Boah, es gibt so Tage. Kennste?

Weisste, stehst so auf und dann is schon so komisch. So zeitweise leichte Halsschmerzen, laufende Nase, so ‘ne Pseudo-Blasenentzündung. Willst aber trotzdem so voll positiv sein und so voll aktiv, das irgendwie weg-positivieren. Dass das nicht funktioniert, weiss jeder, aber man tut so, in der Hoffnung ^^

Es fing schon mit dem 2-tägigen Theater-Pflichtkurs an. Stunden durch die Gegend laufen, Raum füllen, vor sich her flüstern und murmeln, sich vorstellen, sich zu einer vierer Gruppe zusammenschliessen und jeder überlegt sich seinen eigenen Text, um eine Szene zu inszenieren. Unsere Gruppe bestand aus zwei Alkoholikern und zwei Psychos… Okay, meine Rolle war auf dem Drehstuhl zu drehen und ein deutsches Lied daher zu lallern. Ganz toll. Nach dieser Vorstellung hatte von uns keiner mehr Bock. Und die anderen hielten für völlig bescheuert. Sind dann Heim und am nächsten Tag in der Früh dann das Kränkeln.

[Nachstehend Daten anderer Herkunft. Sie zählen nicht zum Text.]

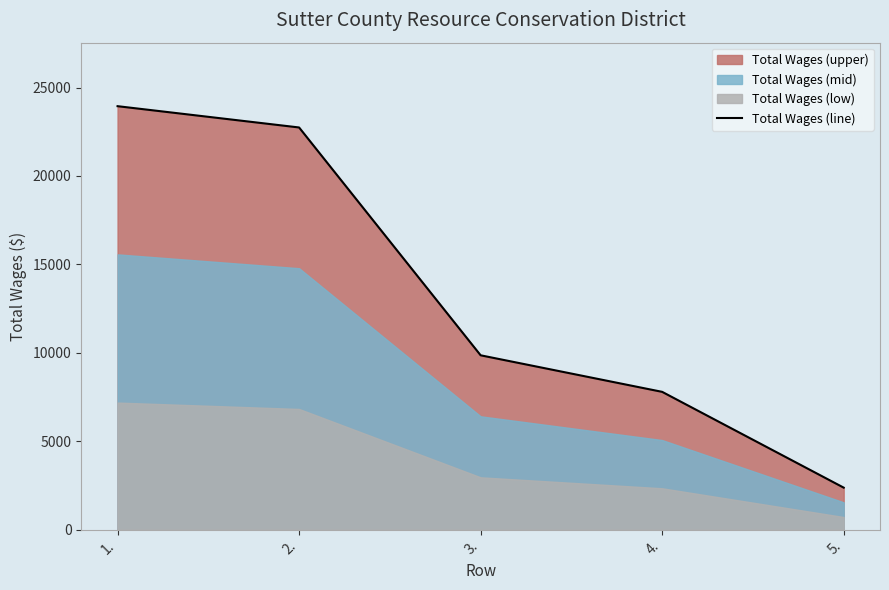

What is the change in value from 3. to 5.?

-7484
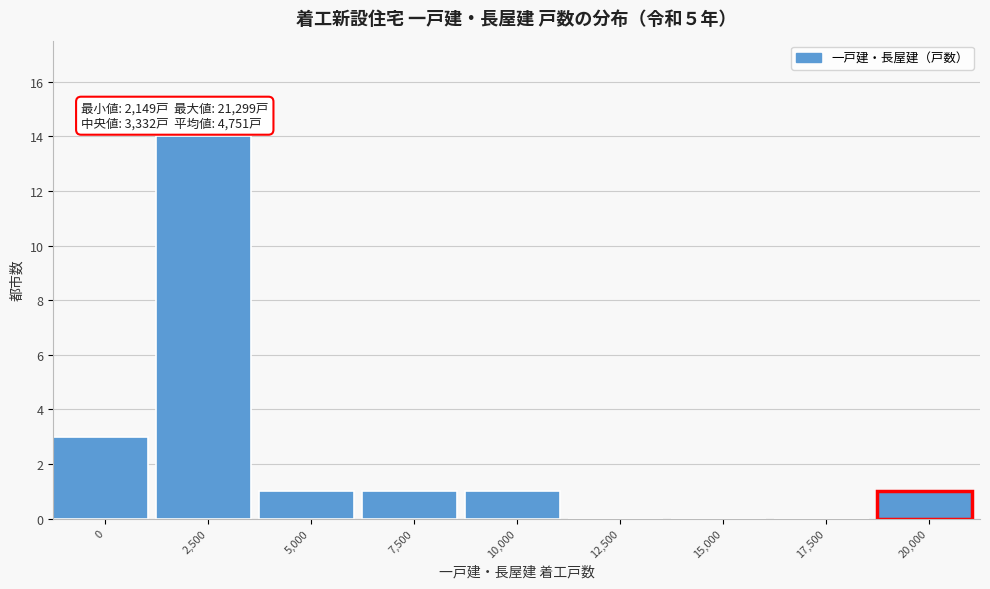

Reading left to right, list all the values displayed in this chart.

0=3	2,500=14	5,000=1	7,500=1	10,000=1	12,500=0	15,000=0	17,500=0	20,000=1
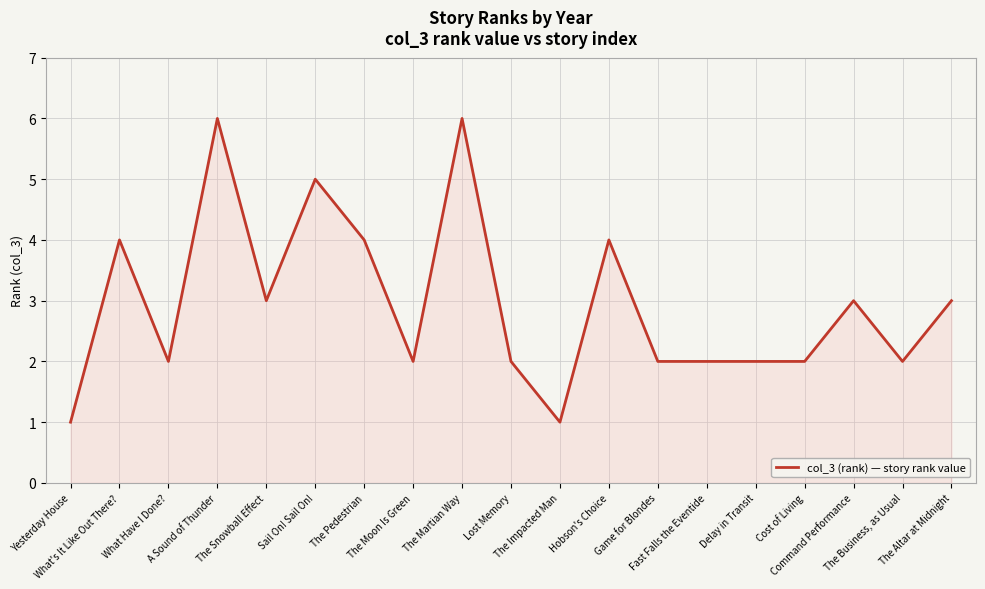

Where is the first local maximum?

What's It Like Out There?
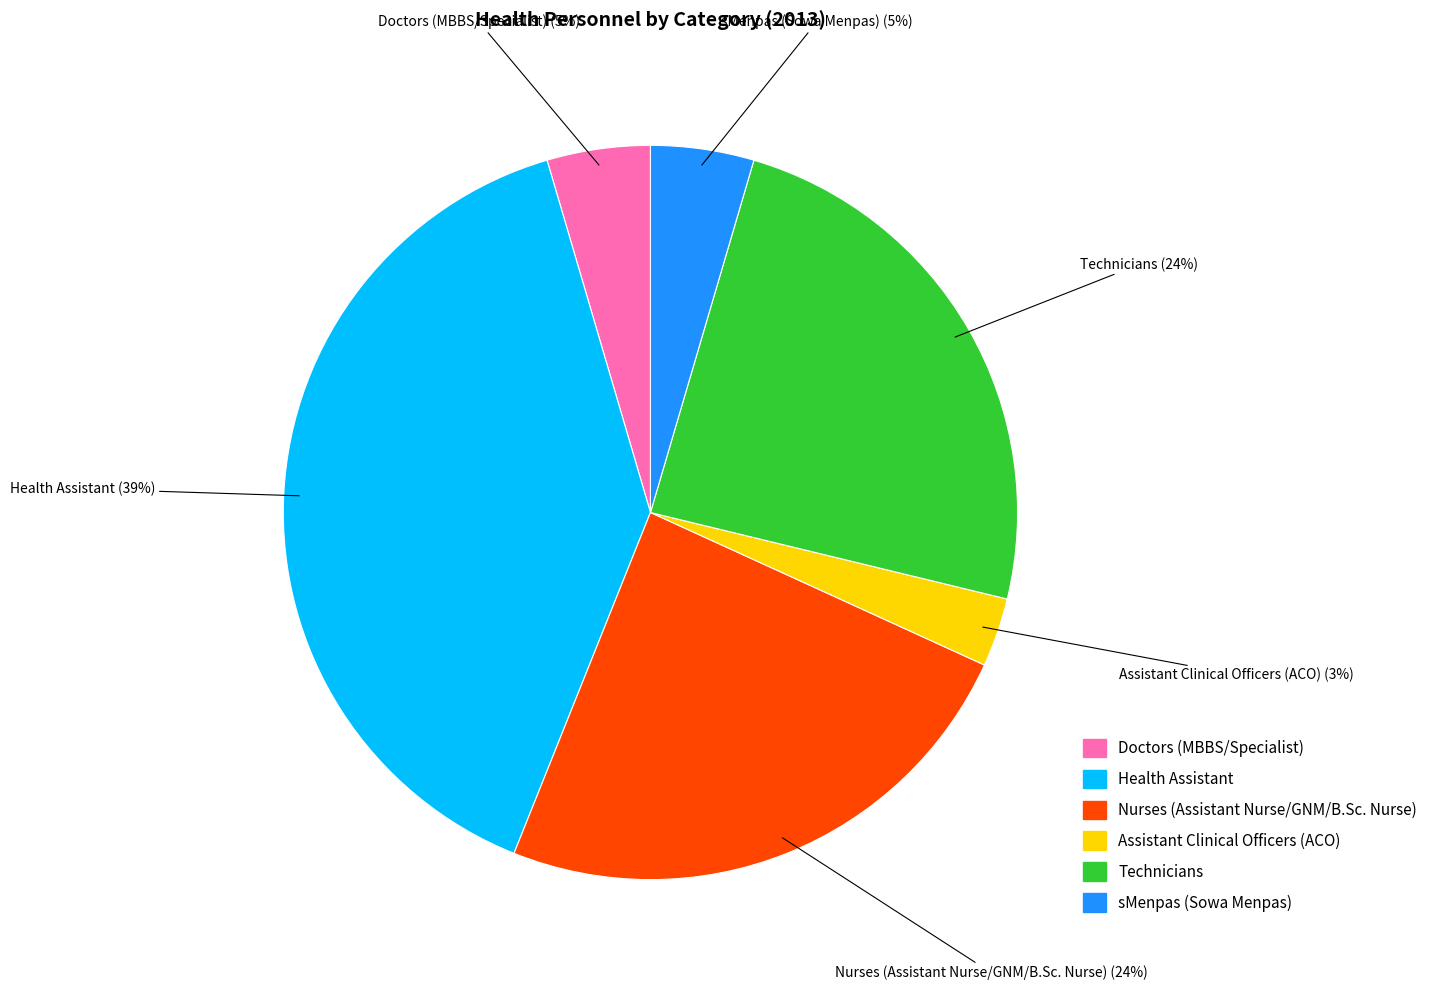

To the nearest percent, what is the average slice percentage?

17%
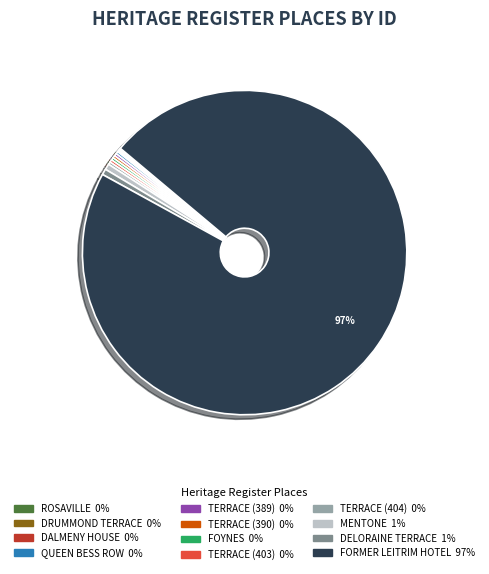

Is there any slice that represents more than half of the pie?

Yes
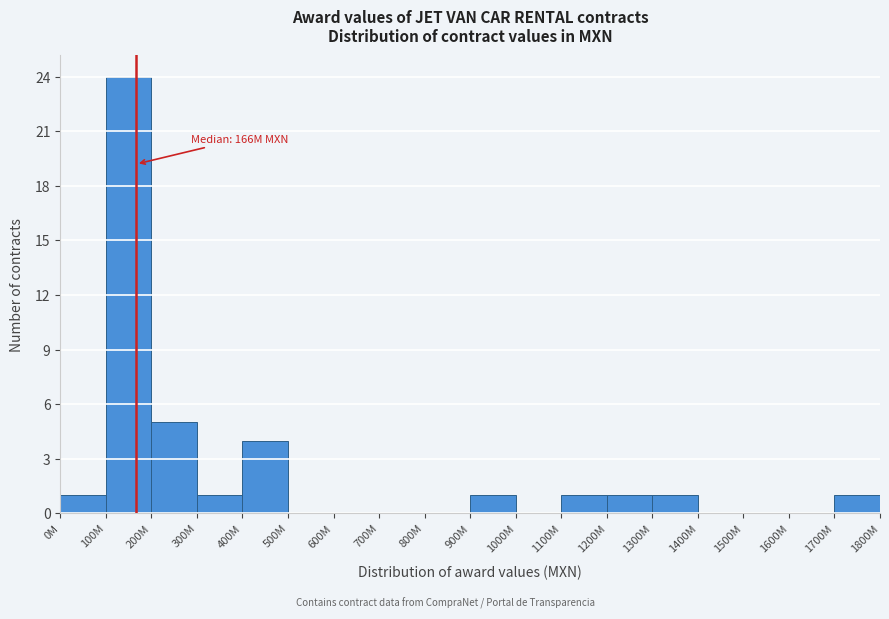

Reading left to right, what are all the values shown in this chart?

0M=1	100M=24	200M=5	300M=1	400M=4	500M=0	600M=0	700M=0	800M=0	900M=1	1000M=0	1100M=1	1200M=1	1300M=1	1400M=0	1500M=0	1600M=0	1700M=1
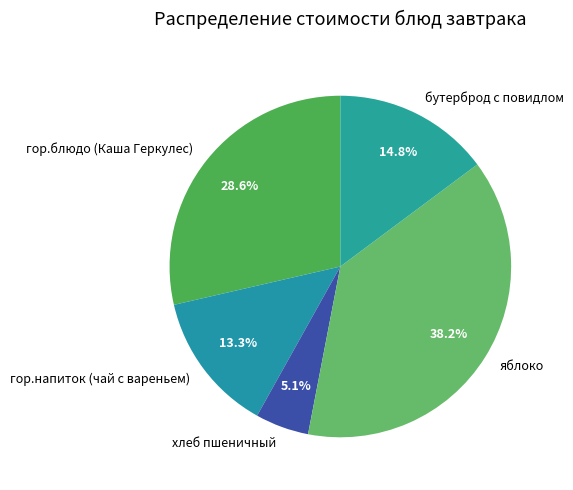

Rank the categories by value from lowest to highest.

хлеб пшеничный, гор.напиток (чай с вареньем), бутерброд с повидлом, гор.блюдо (Каша Геркулес), яблоко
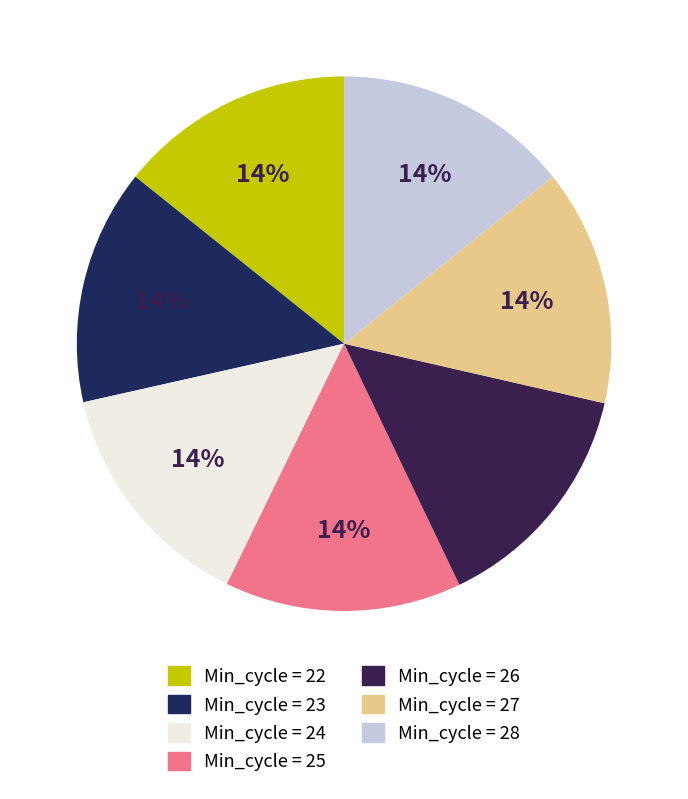

Count the number of slices in the pie.

7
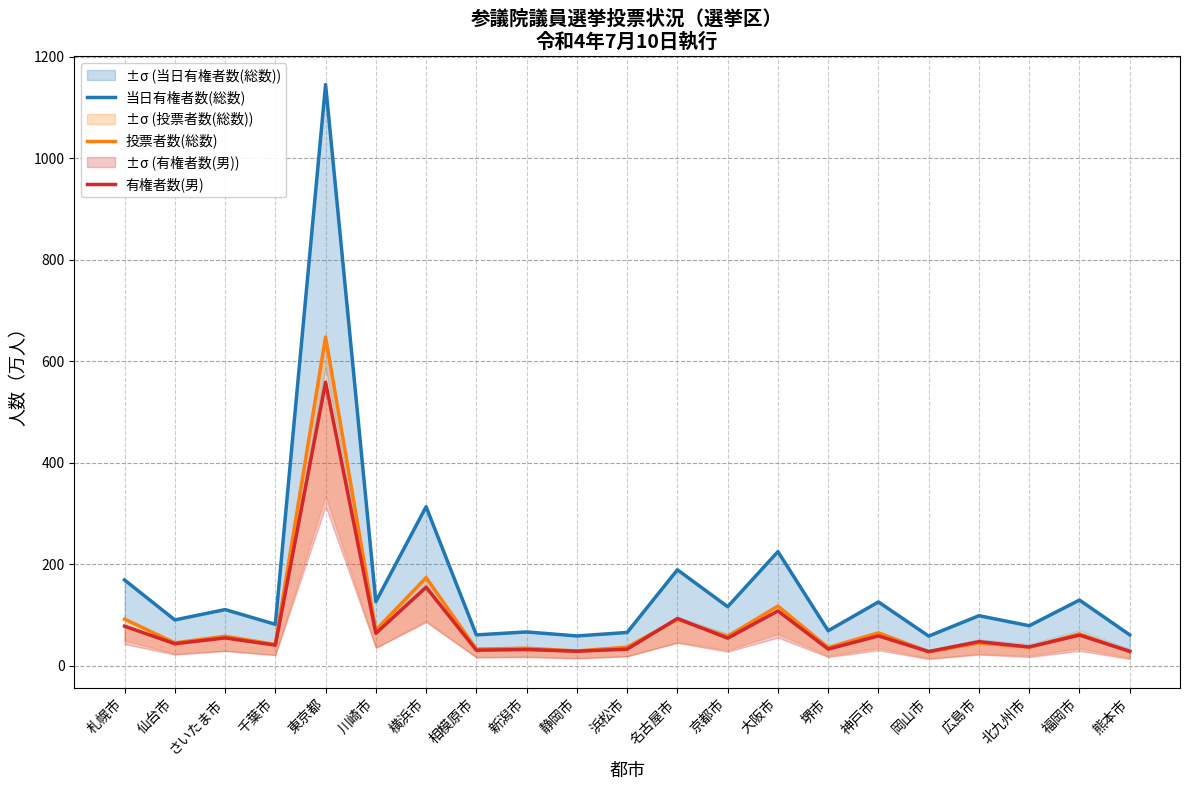

True or false: 当日有権者数(総数) and 有権者数(男) cross at least once.

False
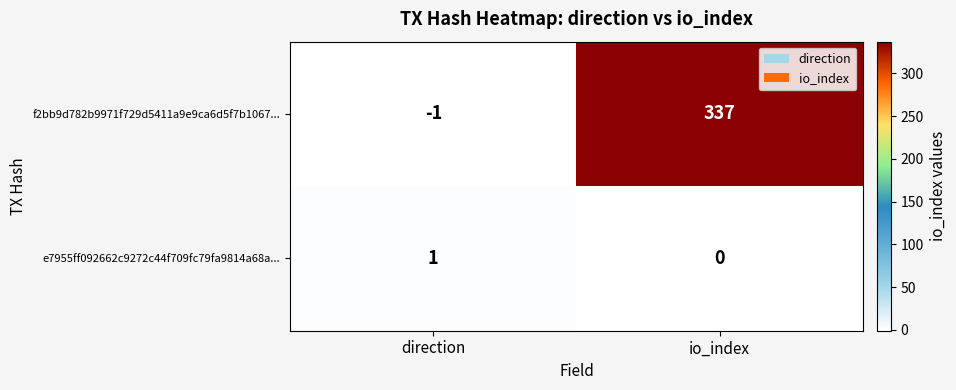

Reading left to right, what are all the values shown in this chart?

f2bb9d782b9971f729d5411a9e9ca6d5f7b1067...: -1	337
e7955ff092662c9272c44f709fc79fa9814a68a...: 1	0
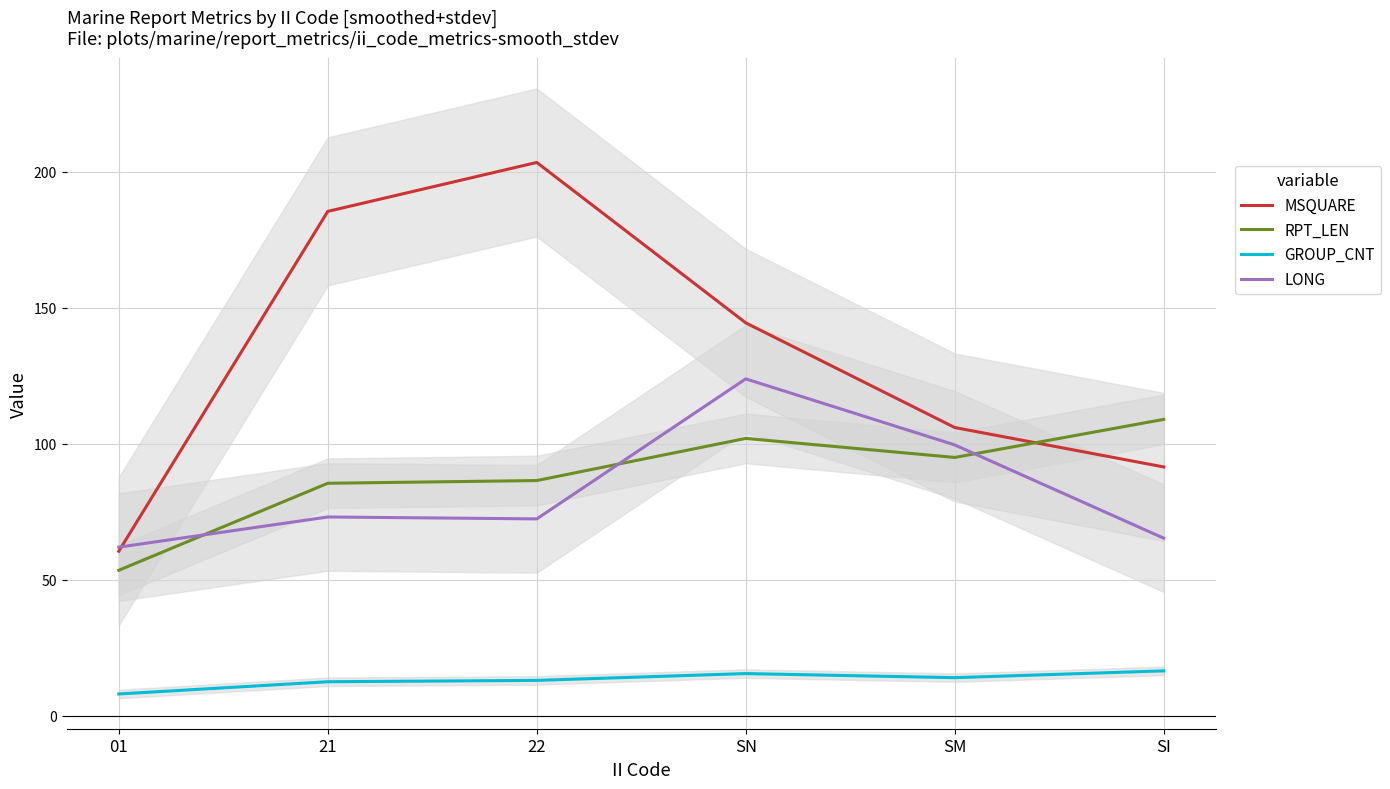

At which label is MSQUARE closest to 132?

SN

Hab dann mittags so die Fahrradsaison eröffnet. War ja sonnig! Schön an der Strandpromenade entlang. Sooo voll schön, voll das athletische Bike, fährst total gelassen an den Leuten vorbei, tust so cool (dabei kommst du dir voll dämlich vor) und dann plötzlich macht es halt - vor der Bauarbeiter-Fraktion, die ausgerechnet in dem Moment auf’s Meer glotzt. Joa, na klar, der einzige Mini-Sandhaufen weit und breit, der war für mich. Wer meint: “Hä, da kann man doch durchfahren?!”. Äh nein, nicht mit hauchdünnen Rennrädern?! So stand ich also da, ausgebremst, vor den sehr irritierten Bauarbeiterblicken, musste absteigen, mein Rad aus dem Sand schieben, um dann meinen Weg fortsetzen zu können. Ja Charly, es läuft.